The Structure-Content Trade-off in Knowledge Graph Retrieval
Valentin Six, Evan Dufraisse, Gaël de Chalendar
TL;DR
This work tackles how retrieval design affects LLM reasoning over knowledge graphs in KGQA. It introduces a parametric hybrid retrieval that interpolates between initial-question focus and subquestion focus using $\alpha \in [0,1]$, with per-subquestion top-$k$ retrieval and Prize-Collecting Steiner Tree pruning to produce a connected subgraph $G^*$; this framework enables analysis of the resulting structure-content balance. The results show that QA accuracy is maximized at intermediate $\alpha$ values (roughly $0.3$–$0.7$), achieving high connectivity while preserving content relevance.

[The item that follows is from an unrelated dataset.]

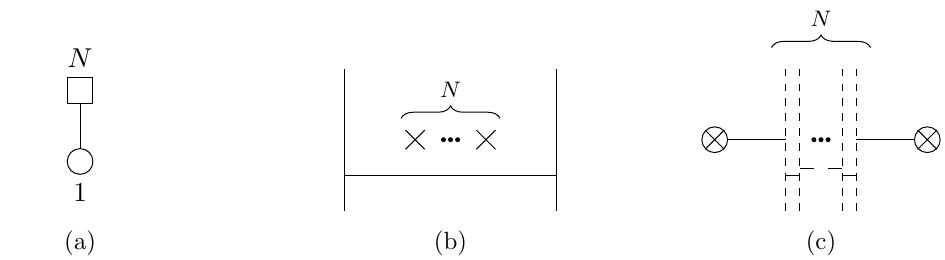
Figure 3. Model 3 d N = 4 SQED with N (cid:13)avors. (a) Quiver. (b) Coulomb branch brane con(cid:12)guration. There are N D5-branes. (c) Higgs branch brane con(cid:12)guration. In (c) a rotation with respect to (b) has been performed: the vertical direction corresponds with spatial directions ~y and the direction perpendicular to the paper corresponds with spatial directions ~x . Vertical dashed lines now represent D5-branes (there are N of them) and circled crosses represent NS5-branes.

The findings offer practical guidance for designing retrieval strategies in KGQA, suggesting adaptive balancing of what is retrieved and how it is connected to support reliable, multi-hop reasoning over structured knowledge.
Abstract
Large Language Models (LLMs) increasingly rely on knowledge graphs for factual reasoning, yet how retrieval design shapes their performance remains unclear. We examine how question decomposition changes the retrieved subgraph's content and structure. Using a hybrid retrieval function that controls the importance of initial question and subquestions, we show that subquestion-based retrieval improves content precision, but yields disjoint subgraphs, while question-based retrieval maintains structure at the cost of relevance. Optimal performance arises between these extremes, revealing that balancing retrieval content and structure is key to effective LLM reasoning over structured knowledge.